Reconstructing the Past

Developing software to document historic structures today, enabling digital reconstruction and dissemination of VR models.

Developing software which documents a historic structure as it stands today, enabling fast and accurate digital reconstruction and facilitating global dissemination of virtual reality models.

  • Project Director

  • Rebecca K. Napolitano
  • Project Manager

  • Rebecca K. Napolitano
  • Technical Lead

  • Benjamin Hicks
  • Additional Technical Lead

  • Rebecca K. Napolitano
  • Graduate Research Assistant

  • Hannah Smagh
  • Undergraduate Research Assistant

  • Rachel Coe-Scharff
  • Sophia Feist
  • Solmaz Jumakuliyeva
  • Grace Sommers

The overarching objective of this project is to create a free, easy-to-use program to facilitate fast yet accurate reconstructions of cultural heritage sites around the world. Currently such a program does not exist and this work has the potential to radically transform how cultural heritage is protected and appreciated. This research will provide an efficient workflow for bringing invaluable cultural heritage from remote sites accessible only to a select few scholars to a global audience via 3D virtual reality models on the web. These advancements come at a time when historic structures are faced with unprecedented environmental and anthropogenic destruction as well as at a time when destroying history is now being charged as a war crime. Critical steps need to be carried out immediately across disciplines in order to ensure the safeguarding of the world’s heritage sites.

Through this project we want to incorporate 3D documentation of what is currently on a cultural heritage site, digital reconstruction throughout the lifetime of the building, as well as global dissemination of these documented and reconstructed 3D models. A major component of what we are working with CDH to do is create a database of construction materials for heritage sites. We have chosen to focus on timber construction for Roman works as the starting point of our database and will expand from there to include other places, materials, and time periods.
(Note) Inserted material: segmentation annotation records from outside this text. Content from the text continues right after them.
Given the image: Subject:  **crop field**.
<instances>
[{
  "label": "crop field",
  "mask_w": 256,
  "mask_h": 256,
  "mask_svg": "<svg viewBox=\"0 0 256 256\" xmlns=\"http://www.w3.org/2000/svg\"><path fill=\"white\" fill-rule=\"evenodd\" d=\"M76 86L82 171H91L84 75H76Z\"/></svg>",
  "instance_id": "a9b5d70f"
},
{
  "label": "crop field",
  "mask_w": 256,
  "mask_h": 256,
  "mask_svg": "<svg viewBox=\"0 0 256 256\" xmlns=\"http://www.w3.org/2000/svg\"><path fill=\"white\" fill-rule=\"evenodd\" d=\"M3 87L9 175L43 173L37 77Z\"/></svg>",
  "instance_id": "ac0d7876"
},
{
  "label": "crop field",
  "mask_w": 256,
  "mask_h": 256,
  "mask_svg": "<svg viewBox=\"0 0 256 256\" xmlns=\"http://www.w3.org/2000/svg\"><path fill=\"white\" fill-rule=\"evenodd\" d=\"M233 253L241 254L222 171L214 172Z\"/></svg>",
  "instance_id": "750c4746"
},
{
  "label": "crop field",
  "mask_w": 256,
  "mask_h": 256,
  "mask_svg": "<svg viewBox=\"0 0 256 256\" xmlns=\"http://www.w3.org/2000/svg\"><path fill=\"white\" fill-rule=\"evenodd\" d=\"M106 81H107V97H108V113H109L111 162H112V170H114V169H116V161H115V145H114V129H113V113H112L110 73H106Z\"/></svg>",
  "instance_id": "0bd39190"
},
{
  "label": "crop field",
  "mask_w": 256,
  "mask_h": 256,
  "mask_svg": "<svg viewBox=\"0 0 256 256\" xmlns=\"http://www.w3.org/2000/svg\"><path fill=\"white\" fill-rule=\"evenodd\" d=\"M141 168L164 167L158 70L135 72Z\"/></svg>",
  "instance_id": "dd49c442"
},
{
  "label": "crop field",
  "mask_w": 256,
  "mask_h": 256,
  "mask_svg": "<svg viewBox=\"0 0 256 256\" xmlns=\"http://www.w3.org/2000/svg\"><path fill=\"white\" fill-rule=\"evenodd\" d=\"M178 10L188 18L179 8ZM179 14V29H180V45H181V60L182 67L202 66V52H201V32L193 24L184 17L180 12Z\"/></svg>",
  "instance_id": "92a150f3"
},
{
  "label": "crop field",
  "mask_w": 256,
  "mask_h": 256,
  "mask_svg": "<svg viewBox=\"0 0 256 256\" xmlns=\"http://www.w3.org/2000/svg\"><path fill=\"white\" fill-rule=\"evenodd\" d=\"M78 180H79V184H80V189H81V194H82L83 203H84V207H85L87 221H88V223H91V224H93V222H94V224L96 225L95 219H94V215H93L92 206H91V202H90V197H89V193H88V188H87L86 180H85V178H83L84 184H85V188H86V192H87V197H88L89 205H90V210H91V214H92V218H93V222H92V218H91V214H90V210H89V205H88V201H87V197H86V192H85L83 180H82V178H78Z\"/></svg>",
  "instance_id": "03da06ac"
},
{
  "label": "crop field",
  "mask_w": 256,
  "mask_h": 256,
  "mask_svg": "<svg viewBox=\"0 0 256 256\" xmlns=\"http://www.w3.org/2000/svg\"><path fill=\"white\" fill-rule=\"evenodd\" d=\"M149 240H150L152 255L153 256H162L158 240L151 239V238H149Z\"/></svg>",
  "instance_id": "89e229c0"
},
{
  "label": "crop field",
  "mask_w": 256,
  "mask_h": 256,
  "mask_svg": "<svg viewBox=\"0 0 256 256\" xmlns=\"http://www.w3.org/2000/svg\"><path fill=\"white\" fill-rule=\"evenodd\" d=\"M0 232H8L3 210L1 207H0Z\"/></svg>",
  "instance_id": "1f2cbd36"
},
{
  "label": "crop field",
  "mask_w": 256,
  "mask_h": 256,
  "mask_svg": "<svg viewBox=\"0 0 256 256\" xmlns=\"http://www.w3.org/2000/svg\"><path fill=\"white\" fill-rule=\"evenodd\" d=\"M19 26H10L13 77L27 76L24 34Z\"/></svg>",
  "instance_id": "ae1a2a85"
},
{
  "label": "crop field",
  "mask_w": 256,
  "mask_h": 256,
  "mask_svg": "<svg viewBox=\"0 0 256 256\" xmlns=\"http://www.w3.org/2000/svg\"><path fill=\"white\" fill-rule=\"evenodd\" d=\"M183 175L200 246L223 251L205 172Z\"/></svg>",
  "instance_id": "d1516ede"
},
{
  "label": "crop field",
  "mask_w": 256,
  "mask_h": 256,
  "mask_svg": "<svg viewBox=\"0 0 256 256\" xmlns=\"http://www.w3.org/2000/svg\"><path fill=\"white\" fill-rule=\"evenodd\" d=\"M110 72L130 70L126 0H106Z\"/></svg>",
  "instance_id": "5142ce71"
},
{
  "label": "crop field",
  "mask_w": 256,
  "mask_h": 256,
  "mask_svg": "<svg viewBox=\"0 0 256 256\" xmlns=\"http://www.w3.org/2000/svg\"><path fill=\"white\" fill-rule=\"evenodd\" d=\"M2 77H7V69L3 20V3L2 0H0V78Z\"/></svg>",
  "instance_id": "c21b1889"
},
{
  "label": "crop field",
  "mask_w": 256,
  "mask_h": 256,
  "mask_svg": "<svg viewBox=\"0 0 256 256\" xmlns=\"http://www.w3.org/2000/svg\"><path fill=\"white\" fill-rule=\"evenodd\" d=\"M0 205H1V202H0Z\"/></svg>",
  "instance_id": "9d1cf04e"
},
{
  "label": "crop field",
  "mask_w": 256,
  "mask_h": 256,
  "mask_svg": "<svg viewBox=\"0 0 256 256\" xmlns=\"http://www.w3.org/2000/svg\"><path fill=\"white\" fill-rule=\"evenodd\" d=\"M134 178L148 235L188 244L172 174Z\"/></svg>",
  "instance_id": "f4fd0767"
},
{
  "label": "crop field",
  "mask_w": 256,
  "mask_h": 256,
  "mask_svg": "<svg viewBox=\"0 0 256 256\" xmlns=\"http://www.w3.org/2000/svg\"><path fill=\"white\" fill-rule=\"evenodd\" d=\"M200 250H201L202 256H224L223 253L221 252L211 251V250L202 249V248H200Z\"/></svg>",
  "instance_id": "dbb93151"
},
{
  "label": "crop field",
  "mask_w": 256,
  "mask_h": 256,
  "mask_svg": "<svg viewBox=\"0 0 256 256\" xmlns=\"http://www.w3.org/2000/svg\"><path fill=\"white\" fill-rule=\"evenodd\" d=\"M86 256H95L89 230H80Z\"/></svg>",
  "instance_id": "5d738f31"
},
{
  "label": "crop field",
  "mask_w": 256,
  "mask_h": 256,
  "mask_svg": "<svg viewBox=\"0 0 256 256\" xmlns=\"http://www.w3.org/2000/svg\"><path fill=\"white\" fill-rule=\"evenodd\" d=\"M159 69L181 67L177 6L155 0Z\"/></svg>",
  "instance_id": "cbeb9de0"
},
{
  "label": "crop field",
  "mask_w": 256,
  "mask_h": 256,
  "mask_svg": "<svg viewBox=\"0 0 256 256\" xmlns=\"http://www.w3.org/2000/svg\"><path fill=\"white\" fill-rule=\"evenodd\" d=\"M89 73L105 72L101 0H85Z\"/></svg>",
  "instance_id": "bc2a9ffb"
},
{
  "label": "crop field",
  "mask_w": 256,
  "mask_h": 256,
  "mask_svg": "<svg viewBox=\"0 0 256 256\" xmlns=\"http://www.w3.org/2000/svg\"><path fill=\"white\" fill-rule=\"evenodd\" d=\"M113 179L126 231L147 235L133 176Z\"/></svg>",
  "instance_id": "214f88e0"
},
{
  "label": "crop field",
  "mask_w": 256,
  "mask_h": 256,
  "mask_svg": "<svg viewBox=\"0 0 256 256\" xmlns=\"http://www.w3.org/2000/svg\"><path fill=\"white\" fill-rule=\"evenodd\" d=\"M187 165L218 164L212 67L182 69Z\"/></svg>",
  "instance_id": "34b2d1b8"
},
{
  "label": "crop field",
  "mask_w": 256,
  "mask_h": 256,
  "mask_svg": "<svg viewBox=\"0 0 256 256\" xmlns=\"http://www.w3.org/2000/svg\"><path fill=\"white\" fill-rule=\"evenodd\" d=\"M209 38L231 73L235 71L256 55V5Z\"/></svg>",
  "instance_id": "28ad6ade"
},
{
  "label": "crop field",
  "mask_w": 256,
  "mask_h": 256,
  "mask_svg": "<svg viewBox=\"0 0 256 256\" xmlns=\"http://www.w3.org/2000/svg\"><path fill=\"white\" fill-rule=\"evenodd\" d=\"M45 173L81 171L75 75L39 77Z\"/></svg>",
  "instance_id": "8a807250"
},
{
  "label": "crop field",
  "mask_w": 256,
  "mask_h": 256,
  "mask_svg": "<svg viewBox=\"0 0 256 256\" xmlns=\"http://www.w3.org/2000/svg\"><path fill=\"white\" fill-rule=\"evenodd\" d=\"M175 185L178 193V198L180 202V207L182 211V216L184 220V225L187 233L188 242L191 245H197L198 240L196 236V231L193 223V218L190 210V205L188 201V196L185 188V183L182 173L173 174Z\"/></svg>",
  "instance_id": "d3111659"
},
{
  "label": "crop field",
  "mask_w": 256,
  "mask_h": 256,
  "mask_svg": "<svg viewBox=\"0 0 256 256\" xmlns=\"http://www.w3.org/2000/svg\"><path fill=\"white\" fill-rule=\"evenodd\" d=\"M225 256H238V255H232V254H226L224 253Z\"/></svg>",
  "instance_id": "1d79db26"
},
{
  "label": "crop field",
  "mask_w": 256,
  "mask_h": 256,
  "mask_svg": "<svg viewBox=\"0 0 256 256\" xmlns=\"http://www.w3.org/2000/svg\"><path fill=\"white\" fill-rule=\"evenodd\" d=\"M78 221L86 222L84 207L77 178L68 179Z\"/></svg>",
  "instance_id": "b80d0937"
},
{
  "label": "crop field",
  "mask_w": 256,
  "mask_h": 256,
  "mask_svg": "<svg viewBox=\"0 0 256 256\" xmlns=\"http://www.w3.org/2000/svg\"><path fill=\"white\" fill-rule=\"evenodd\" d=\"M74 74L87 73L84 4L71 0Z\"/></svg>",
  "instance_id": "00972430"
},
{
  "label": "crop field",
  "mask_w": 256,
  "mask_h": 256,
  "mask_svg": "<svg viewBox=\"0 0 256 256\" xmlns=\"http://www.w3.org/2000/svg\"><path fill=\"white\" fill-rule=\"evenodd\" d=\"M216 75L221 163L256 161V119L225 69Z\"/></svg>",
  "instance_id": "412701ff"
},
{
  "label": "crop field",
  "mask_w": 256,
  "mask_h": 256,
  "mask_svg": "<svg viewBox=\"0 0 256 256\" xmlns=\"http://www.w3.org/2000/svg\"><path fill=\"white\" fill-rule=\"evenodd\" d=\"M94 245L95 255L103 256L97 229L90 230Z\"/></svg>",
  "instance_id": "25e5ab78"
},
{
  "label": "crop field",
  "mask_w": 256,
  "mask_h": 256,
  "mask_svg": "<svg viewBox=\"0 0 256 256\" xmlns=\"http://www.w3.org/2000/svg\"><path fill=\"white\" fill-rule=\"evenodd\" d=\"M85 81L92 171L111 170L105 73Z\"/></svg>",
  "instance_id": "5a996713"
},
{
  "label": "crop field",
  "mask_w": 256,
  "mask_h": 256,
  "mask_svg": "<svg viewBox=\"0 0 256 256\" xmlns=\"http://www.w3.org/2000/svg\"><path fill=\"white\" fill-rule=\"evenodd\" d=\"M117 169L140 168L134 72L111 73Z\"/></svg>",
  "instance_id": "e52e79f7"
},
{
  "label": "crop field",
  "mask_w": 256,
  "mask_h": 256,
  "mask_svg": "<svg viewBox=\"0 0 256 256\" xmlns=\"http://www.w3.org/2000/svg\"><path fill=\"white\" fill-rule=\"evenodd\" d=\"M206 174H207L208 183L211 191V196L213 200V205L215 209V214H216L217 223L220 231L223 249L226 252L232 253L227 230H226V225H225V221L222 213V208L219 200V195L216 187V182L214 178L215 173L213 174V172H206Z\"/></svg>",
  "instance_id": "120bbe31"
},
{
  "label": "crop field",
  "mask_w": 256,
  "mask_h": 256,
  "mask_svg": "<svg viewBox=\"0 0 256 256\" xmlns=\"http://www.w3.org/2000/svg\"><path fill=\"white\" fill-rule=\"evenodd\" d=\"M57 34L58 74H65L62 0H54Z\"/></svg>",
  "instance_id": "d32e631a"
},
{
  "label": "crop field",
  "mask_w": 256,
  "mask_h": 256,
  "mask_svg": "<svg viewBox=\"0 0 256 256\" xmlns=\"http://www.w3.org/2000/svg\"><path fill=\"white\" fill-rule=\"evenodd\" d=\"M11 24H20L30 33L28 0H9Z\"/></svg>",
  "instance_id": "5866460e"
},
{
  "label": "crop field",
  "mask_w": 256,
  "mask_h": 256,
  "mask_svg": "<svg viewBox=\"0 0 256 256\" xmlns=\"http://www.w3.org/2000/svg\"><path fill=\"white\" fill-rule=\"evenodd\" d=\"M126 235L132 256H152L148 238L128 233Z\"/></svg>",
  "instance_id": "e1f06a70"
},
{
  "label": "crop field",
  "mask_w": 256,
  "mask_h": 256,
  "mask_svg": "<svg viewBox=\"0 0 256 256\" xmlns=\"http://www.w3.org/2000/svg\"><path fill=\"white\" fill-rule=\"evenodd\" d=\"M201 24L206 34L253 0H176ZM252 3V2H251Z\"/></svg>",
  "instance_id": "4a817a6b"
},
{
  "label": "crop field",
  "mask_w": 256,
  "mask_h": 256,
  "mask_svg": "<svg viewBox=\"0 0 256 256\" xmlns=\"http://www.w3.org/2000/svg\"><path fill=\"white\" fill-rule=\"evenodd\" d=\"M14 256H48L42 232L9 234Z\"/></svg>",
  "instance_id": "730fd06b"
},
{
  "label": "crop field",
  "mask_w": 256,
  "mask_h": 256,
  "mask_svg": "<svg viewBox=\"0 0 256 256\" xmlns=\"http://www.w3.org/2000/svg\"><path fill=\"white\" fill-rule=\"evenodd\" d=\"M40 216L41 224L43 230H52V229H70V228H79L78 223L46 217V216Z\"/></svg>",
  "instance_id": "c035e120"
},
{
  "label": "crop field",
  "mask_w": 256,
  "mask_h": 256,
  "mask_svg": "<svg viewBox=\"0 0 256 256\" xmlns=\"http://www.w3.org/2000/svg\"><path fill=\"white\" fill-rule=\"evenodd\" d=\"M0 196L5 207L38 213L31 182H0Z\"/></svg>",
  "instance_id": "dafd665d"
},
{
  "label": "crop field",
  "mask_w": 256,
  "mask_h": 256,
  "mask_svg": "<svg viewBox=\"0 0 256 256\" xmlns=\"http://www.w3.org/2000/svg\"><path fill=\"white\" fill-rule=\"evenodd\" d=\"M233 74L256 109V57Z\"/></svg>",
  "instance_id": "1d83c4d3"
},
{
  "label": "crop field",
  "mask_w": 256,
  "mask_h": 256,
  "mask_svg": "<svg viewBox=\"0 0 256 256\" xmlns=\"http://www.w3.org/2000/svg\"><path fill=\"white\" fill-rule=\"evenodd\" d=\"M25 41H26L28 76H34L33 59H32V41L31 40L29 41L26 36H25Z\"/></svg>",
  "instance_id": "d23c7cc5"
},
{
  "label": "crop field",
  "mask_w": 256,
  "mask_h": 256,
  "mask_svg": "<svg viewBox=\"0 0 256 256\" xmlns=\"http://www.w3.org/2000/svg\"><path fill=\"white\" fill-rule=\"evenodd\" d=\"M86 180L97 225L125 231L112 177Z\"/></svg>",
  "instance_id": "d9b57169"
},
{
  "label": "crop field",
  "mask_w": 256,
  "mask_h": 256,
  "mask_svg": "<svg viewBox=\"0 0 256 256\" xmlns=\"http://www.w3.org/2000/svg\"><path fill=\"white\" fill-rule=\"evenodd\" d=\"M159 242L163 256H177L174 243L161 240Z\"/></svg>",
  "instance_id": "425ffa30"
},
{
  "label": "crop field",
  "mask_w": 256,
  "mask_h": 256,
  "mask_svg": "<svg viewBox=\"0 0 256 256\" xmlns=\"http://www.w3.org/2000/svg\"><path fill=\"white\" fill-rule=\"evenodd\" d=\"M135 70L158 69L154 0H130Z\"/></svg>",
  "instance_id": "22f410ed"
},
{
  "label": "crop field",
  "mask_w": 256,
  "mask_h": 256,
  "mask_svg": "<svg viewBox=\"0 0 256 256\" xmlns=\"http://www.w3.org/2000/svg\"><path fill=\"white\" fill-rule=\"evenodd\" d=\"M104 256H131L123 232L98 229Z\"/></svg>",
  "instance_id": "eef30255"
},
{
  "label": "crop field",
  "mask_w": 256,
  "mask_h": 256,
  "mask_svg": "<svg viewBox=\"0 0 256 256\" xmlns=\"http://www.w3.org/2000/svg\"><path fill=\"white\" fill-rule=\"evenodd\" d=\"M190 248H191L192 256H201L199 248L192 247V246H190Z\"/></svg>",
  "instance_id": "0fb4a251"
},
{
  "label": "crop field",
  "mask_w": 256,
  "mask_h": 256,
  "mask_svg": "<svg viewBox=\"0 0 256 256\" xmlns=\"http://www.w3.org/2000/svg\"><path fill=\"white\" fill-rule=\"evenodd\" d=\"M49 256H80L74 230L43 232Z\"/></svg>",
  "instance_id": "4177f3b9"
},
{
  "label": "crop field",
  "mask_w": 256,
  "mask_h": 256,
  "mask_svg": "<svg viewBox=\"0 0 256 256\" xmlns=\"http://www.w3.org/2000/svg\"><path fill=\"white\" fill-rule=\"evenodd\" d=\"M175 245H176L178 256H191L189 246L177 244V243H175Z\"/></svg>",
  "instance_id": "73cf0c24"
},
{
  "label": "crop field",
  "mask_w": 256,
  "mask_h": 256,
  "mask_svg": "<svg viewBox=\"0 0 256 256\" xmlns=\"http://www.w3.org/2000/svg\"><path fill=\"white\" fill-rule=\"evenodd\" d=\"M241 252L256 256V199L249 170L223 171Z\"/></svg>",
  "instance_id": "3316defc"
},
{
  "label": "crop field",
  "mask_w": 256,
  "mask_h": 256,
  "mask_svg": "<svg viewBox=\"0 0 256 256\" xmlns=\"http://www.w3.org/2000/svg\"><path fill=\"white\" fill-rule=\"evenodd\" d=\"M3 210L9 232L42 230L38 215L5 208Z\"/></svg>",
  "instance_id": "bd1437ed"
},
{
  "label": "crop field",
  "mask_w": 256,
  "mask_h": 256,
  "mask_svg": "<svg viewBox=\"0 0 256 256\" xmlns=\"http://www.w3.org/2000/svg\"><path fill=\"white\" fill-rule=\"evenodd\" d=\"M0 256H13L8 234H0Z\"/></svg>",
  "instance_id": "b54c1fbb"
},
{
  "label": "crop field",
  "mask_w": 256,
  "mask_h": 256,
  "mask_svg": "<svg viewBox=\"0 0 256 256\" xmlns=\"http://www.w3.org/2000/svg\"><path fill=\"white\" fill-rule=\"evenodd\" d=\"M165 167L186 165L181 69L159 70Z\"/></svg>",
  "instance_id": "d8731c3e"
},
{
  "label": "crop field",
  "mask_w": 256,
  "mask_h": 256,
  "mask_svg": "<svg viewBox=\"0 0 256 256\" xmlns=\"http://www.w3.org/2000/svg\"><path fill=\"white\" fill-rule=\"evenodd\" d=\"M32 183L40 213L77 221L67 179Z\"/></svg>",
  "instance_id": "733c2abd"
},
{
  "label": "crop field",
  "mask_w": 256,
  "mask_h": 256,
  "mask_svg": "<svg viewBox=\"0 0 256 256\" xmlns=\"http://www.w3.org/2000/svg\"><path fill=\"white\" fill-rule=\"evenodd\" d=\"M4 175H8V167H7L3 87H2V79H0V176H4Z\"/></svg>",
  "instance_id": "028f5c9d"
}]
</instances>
We are working to have this database include primary textual evidence, such as Vitruvius, Pliny and other authors, describing the materials, archaeological sites where this material has been found, as well as a listing of the mechanical properties. Since this materials database is our first step towards creating a program which can enable fast and accurate reconstructions of heritage sites, understanding the material properties is critical to any accurate reconstruction.

Due to natural disasters, improper conservation, abuse, and other reasons, cultural heritage structures are constantly at risk. However for the first time this past September, the destruction of cultural sites has led to a war crime conviction illustrating that preserving historic sites is a global goal. The United Nations cultural agency, UNESCO, has stated that “Deliberate attacks on culture have become weapons of war in a global strategy of cultural cleansing seeking to destroy people as well as the monuments bearing their identities, institutions of knowledge, and free thought.” In order to best preserve sites of cultural heritage and bring them into the global consciousness, thorough documentation and high accessibility to digitized sites is imperative; by the success of our project, cultural heritage may be saved in the best possible form for research, reconstruction, and future generations.